------ Document excerpt ------

The incident happened about 15 minutes into the 1:30 p.m. Sunday service at the City of God ministries storefront church on Grand River near Lahser, Assistant Chief Steve Dolunt said.
“The pastor had had issues with the man before,” Dolunt said. “He had been threatening him to do bodily harm. He walked into the service and went after the pastor with a brick. The pastor pulled out his Glock and fired several shots. I think he hit him four or five times, and the man died.”
The victim was identified as Deante Smith, 26, of Detroit, police said.
Two Detroit police sources said detectives were investigating a possible love triangle between Smith, his wife and their pastor.
Dolunt said police were called to the church in September. On Sept. 16, Smith wrote that he planned to attend the church.
“Can’t wait to see Sunday message at the City of God Ministry,” he wrote. “I’ll be there with the truth.”
Later that day, Smith wrote: “This (expletive) gonna hit the fan.”
In a Sept. 15 post, Smith wrote: “That wasn’t my baby that was (his wife) and pastor(’s) baby.” That preceded a Sept. 18 rant: “This (expletive) got my (expletive) pregnant. Tick tock (expletive) and everybody with you.”
Smith posted several times in the weeks leading up to his death about the pain he was feeling about the alleged affair. On Oct. 8, he wrote: “I’m hurting, yall.”

------

Using the information:
1. List every specific date, given as a month and day, that the news report on the church shooting mentions, in the order they appear.
2. Write the next few paragraphs of the news report on the church shooting, starting after its final sentence.
The source records are separate material, apart from the news report on the church shooting.

------ Excerpted records ------

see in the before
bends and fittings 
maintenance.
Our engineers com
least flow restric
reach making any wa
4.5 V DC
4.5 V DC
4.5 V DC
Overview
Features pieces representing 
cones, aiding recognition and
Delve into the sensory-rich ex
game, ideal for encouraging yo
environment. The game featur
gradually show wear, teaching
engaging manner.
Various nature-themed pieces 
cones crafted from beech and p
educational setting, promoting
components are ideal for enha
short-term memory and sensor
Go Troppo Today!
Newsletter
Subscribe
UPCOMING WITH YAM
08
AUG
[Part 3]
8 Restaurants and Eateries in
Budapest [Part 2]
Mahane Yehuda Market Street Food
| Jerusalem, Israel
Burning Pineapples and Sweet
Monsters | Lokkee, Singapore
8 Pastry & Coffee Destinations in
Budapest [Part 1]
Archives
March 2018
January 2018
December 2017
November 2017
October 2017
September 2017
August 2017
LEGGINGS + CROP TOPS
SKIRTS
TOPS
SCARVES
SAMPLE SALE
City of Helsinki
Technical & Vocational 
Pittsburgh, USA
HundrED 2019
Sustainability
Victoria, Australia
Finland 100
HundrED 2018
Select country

------
------ Excerpted records ------

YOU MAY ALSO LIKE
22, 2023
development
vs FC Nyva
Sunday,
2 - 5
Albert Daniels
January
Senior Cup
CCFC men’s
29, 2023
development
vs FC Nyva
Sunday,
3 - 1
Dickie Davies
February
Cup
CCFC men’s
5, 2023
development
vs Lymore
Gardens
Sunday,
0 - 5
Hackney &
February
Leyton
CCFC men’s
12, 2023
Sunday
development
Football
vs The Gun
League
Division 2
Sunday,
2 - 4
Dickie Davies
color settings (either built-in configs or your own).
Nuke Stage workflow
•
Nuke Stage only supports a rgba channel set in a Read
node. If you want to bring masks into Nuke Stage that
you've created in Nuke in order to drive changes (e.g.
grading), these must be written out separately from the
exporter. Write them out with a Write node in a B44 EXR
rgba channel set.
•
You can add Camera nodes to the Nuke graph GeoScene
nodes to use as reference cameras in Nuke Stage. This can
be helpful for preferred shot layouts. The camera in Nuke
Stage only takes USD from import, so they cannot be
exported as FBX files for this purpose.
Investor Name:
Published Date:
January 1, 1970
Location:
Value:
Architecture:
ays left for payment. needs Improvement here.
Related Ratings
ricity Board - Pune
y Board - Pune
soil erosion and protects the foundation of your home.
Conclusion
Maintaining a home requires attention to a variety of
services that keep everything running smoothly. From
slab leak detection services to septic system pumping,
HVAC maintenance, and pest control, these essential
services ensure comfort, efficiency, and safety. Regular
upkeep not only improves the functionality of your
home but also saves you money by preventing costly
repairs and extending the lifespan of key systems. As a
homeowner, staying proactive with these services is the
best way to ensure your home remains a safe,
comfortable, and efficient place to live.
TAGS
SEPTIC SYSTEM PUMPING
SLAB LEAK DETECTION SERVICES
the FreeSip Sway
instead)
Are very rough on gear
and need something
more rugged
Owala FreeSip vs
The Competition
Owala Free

------

Answers:
1. Sept. 16, Sept. 15, Sept. 18, Oct. 8

2.
His posts appeared to concern friends, one of whom wrote on Oct. 13, “may I ask (what) is going on with you?”
Smith replied: “I’m crazy they call me S.O.N.I.C.”
The pastor was not arrested and is cooperating with authorities, Officer Jennifer Moreno said Monday.
“He was never in custody,” Moreno said Monday. “He was just brought downtown (on Sunday) for questioning regarding the incident. He stayed a couple hours, cooperated fully, and went home.”
After questioning the pastor, police will submit a warrant request to prosecutors, who will then decide whether the shooting was justified.
“We’re not sure at this point whether the man had mental problems or what,” Dolunt said. “It’s still under investigation.”
Smith had been a player for the semi-pro Michigan Lightning football team. The team released a statement on Facebook on Monday.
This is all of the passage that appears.